Do you thus see the glory of God in the gospel of grace: his power, wisdom, righteousness, truth, and love? In Christ's incarnation and propitiation do we as sinners have complete justification.

Friday, April 10, 2009



There was a popular song back in the 1970’s with that title. It was written in 1970 by Hoyt Axton, and originally sung by Three Dog Night, the Australian group. Elvis Presley had a version of it that I remember. He sang it in live concerts. The lyrics indicated a fascination with the beauty, and intrigue of the Spanish nation, and its women, and a curiosity to go there on the part of the singer; yet, in the song, he never got there. I always thought I would like to go there, and although I have been in England and France, that is as close as I have come so far in my life of 64 years.

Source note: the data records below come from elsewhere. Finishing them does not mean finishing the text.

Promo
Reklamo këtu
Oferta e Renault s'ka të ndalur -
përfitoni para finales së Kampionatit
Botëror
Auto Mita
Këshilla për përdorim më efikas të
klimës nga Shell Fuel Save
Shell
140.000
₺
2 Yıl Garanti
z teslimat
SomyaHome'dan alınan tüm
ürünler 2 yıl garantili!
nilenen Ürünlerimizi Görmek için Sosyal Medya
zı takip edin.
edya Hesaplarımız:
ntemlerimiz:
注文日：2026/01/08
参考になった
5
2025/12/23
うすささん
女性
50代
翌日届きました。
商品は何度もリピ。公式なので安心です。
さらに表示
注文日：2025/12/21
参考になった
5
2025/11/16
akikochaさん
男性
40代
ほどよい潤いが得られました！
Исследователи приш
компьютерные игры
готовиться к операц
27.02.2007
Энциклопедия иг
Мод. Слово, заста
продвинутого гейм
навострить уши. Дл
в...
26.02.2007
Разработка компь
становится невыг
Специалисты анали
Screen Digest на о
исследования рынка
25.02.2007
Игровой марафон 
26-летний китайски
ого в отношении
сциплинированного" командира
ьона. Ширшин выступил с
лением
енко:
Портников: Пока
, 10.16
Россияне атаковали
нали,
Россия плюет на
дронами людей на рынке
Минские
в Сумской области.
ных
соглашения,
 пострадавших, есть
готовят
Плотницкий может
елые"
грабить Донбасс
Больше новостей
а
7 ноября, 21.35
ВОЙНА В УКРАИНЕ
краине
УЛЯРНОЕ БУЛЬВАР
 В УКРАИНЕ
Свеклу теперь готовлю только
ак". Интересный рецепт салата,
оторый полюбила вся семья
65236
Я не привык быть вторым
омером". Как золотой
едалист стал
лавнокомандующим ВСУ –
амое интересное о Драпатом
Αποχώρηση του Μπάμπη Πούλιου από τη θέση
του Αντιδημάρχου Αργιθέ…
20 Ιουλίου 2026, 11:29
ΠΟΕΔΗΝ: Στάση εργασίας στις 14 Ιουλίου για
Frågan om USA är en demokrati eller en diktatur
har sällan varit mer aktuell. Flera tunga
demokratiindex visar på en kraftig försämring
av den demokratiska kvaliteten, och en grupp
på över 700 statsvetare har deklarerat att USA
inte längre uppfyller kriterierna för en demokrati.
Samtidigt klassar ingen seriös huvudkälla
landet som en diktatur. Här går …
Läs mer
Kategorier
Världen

Paul the apostle planned to go to Spain. “Whensoever I take my journey into Spain, I will come unto you” (Romans 15:24). This was his human plan, but in God’s purpose he met a detour. The ultimate detour was to Rome where Paul was executed. We may think an apostle would know whether his ambition would come true or not, but Paul did not. Was God’s purpose thwarted? Was Paul’s life cut short (other that in a human sense)? No! Emphatically no! Remember “It is appointed unto men once to die, but after this the judgment” (Hebrews 9:27), and “The steps of a good man are ordered by the Lord: and he delighteth in his way” (Psalm 37:23). God had a purpose in Paul dying in Rome, and not on the isle of Melita when the viper bit him (Acts 28:1-6), or in Jerusalem (Acts 23:27), or Lystra when he was stoned (Acts 14:19). We can see some of His purpose in the thriving early church there in Rome. There were in subsequent years, many others executed there for Christ’s sake. There were many Christians in that empire then, and many more martyrs after the Roman church became the heretical Roman Catholic church with all its corruption.

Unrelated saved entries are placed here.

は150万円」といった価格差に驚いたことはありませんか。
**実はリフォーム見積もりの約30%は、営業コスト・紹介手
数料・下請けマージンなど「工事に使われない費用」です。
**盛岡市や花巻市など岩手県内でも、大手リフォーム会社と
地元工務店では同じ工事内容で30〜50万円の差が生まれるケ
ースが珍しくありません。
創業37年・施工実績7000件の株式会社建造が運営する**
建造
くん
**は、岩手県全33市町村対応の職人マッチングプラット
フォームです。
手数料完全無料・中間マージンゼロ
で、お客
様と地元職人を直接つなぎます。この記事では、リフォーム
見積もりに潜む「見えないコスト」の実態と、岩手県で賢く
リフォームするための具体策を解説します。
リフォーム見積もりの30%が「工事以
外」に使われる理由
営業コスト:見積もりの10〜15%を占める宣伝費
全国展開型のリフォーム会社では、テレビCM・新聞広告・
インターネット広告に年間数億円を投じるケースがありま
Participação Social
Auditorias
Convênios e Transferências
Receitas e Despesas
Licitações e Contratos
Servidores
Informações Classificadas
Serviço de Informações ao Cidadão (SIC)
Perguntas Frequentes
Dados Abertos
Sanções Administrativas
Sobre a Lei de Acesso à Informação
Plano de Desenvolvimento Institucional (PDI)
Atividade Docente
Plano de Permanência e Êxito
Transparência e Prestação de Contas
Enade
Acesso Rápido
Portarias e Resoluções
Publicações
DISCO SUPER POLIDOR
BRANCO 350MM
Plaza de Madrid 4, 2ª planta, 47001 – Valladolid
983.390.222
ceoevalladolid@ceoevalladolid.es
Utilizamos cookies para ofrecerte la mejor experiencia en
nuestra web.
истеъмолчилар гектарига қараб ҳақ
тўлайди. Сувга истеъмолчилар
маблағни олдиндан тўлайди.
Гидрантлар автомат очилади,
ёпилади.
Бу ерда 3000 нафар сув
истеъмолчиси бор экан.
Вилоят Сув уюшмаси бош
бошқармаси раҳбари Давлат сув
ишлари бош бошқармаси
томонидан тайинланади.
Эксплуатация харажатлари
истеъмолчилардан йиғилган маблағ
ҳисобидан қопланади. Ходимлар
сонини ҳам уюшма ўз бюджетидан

Yet in the early days the gospel spread from there, as it had from Jerusalem earlier. God had a purpose in Paul not getting to Spain, but Rome instead. Paul had wanted to see Rome also, but I see nothing to indicate he expected to die there; at least not at first. Later, as he was under imprisonment, he knew he would not get to Spain, for he told Timothy “For I am now ready to be offered and the time of my departure is at hand . I have fought a good fight, I have finished my course, I have kept the faith” (II Timothy 4:6-7). I may never get to Spain either, but if I can have a testimony similar to Paul at the end, I won’t care. Follow Paul as he followed Christ. (I Corinthians 11:1).

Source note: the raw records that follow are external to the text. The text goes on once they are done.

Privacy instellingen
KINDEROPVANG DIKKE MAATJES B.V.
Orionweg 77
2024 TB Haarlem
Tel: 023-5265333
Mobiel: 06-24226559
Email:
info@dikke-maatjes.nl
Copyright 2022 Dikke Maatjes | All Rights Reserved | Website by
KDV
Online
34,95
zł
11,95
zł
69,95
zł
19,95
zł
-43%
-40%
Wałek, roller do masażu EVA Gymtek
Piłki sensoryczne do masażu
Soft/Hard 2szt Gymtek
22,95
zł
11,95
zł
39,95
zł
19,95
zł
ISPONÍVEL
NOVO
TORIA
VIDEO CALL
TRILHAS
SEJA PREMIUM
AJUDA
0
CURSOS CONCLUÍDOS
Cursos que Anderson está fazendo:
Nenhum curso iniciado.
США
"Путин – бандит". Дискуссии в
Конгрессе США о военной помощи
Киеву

By the way, another thing regarding Elvis; as almost everyone knows, they had a big hoopla in Memphis on August 16th, the anniversary of his death 30 years ago. His daughter, Lisa Marie, now 39 years old, sang a duet with him of In The Ghetto. It was all done by photographic and holographic magic, I guess. I have not seen that performance. A few months earlier on American Idol, Canadian singer Celine Dion sang a duet with him of If I Can Dream . I saw that one. It looked as though he was really there, living and breathing, and singing, but, of course he wasn‘t. As my grandson told me “Elvis has left the planet.” The frightening thing about all this is that through digital animation, and special effects photography, they can make many things appear to be so that are not. Did you see the flying saucer hoax that came from Australia? That one was so well done that it even had the experts saying it was real! It did look absolutely real. Can’t you see the way this could go if you had an enemy with access to this technology that wanted to frame you? We are in an era of strange things. Even everything moral and sacred is under attack. “Men’s hearts failing them for fear, and for looking after those things which are coming on the earth” (Luke 21:26). I am glad we serve a God that cannot be defeated; a Christ that will gather His elect from the corners of the earth.. Whatever lies ahead, He is with us, and He is coming back.. Even so, come Lord Jesus!